Le gouvernement prévoit également de revoir le dispositif sur les « talents étrangers ». Même si les mots changent, l’entreprise reste la même : promouvoir une immigration « choisie » tout en la contrôlant pour éviter que trop de personnes ne s’engouffrent dans le dispositif. Finies les cartes « chercheurscientifique », « salarié en mission », « carte bleue européenne » ou encore « compétences et talents » : celles et ceux que l’on désire attirer se verront remettre la même carte d’une durée maximale de quatre ans portant la mention « passeport talent ». En lisant de près le projet, on se demande combien de cartes de ce type seront réellement délivrées. Pour ne prendre qu’un exemple, le « passeport talent » serait accordé « à l’étranger dont la renommée internationale est établie, qui vient exercer en France une activité dans un domaine scientifique, littéraire, artistique, intellectuel, éducatif ou sportif ». Le projet tend ainsi à réduire le nombre de personnes qui pouvaient jusqu’alors prétendre à une carte « scientifique » ou « artiste », pour lesquelles la réglementation en vigueur n’exige pas « une renommée internationale établie ».

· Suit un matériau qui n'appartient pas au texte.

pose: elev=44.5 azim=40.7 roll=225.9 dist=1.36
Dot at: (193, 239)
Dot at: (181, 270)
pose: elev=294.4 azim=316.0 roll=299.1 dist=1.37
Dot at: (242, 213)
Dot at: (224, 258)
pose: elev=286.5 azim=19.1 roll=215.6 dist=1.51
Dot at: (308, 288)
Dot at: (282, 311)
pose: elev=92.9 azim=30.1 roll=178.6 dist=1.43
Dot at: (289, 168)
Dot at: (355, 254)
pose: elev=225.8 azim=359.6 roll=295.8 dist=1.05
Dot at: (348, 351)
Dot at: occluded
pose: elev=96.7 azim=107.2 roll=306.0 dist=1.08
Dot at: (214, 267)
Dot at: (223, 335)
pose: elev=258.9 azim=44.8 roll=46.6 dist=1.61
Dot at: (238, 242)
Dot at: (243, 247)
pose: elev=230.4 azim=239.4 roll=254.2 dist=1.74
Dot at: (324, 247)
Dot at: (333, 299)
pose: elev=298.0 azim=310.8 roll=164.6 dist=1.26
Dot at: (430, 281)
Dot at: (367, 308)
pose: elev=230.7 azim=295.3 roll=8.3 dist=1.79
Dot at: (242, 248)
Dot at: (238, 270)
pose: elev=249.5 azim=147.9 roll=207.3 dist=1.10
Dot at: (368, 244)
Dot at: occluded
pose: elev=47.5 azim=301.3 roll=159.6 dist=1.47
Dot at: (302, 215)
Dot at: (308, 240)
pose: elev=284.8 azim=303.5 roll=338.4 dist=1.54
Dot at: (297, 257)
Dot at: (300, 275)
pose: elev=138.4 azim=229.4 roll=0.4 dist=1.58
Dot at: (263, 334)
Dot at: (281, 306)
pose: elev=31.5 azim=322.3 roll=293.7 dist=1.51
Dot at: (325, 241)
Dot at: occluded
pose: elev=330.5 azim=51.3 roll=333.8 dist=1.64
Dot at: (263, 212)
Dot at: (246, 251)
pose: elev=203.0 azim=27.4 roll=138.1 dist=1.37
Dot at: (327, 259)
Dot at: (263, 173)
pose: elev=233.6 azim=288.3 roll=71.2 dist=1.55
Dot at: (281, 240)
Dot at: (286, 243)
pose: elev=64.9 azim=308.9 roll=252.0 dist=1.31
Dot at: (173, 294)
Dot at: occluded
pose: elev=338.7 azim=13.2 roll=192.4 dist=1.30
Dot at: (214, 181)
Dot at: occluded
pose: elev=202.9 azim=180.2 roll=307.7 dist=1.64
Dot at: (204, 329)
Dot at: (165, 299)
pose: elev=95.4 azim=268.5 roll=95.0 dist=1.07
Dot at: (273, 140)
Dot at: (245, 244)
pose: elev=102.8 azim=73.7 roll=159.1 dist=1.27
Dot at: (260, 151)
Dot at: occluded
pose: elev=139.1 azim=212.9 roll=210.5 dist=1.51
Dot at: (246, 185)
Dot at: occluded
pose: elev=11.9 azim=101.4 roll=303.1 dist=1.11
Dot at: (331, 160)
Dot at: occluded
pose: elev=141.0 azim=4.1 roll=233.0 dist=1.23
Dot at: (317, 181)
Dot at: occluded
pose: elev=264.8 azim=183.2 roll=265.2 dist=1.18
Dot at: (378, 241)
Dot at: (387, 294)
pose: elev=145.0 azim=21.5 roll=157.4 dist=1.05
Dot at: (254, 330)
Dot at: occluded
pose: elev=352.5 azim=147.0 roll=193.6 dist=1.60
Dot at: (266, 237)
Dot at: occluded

Le texte s’attaque enfin aux mesures d’éloignement et de privation de liberté visant les personnes étrangères en situation irrégulière. Est notamment prévue la possibilité de prononcer à l’encontre des ressortissants communautaires « une interdiction temporaire de circulation sur le territoire français » dès lors qu’ils auraient abusé de leur droit de circuler ou menacé l’ordre public. On voit bien quelle population est visée par cette nouveauté, en contradiction de prime abord avec les exigences du droit communautaire. D’autres dispositions peuvent à première vue séduire, comme la volonté affichée de promouvoir l’assignation à résidence plutôt que le placement en rétention. Mais il ne suffit pas de l’affirmer pour infléchir les pratiques. Par ailleurs, et il s’agit d’une disposition qui ne manquera pas d’être largement commentée par les praticiens du droit des étrangers, dans la mouture actuelle du texte, il est prévu de revenir sur la répartition des rôles entre le juge administratif et le juge des libertés et de la détention. Ainsi le juge administratif, saisi d’un recours en annulation d’une décision de placement en rétention, serait-il seul compétent pour contrôler – si on le lui demande, bien sûr – la régularité des conditions de l’interpellation, de la retenue ou de la garde à vue. Le juge des libertés et de la détention verrait dès lors son champ d’intervention restreint à l’examen des garanties de représentation et aux conditions de la rétention. Ce transfert de compétences bouscule de front l’article 66 de la Constitution qui érige le juge judiciaire en gardien de la liberté individuelle et on peut donc douter qu’il soit maintenu dans le texte définitif. Il n’en est pas moins significatif d’une volonté de faire feu de tout bois pour accélérer les procédures d’éloignement.
Une réforme du code de l’entrée et du séjour des étrangers et du droit d’asile (Ceseda) s’imposait certes pour faire sortir la législation sur l’immigration de la logique policière dans laquelle elle est enfermée depuis de trop nombreuses années, au détriment des droits les plus élémentaires des étrangères et des étrangers installés en France. Mais le projet qu’on nous propose – comme, du reste, le projet sur l’asile qui mériterait hélas les mêmes commentaires désabusés – se situe dans l’exact prolongement des lois antérieures et ne peut en rien se prévaloir d’une vision « de gauche », soucieuse des droits fondamentaux.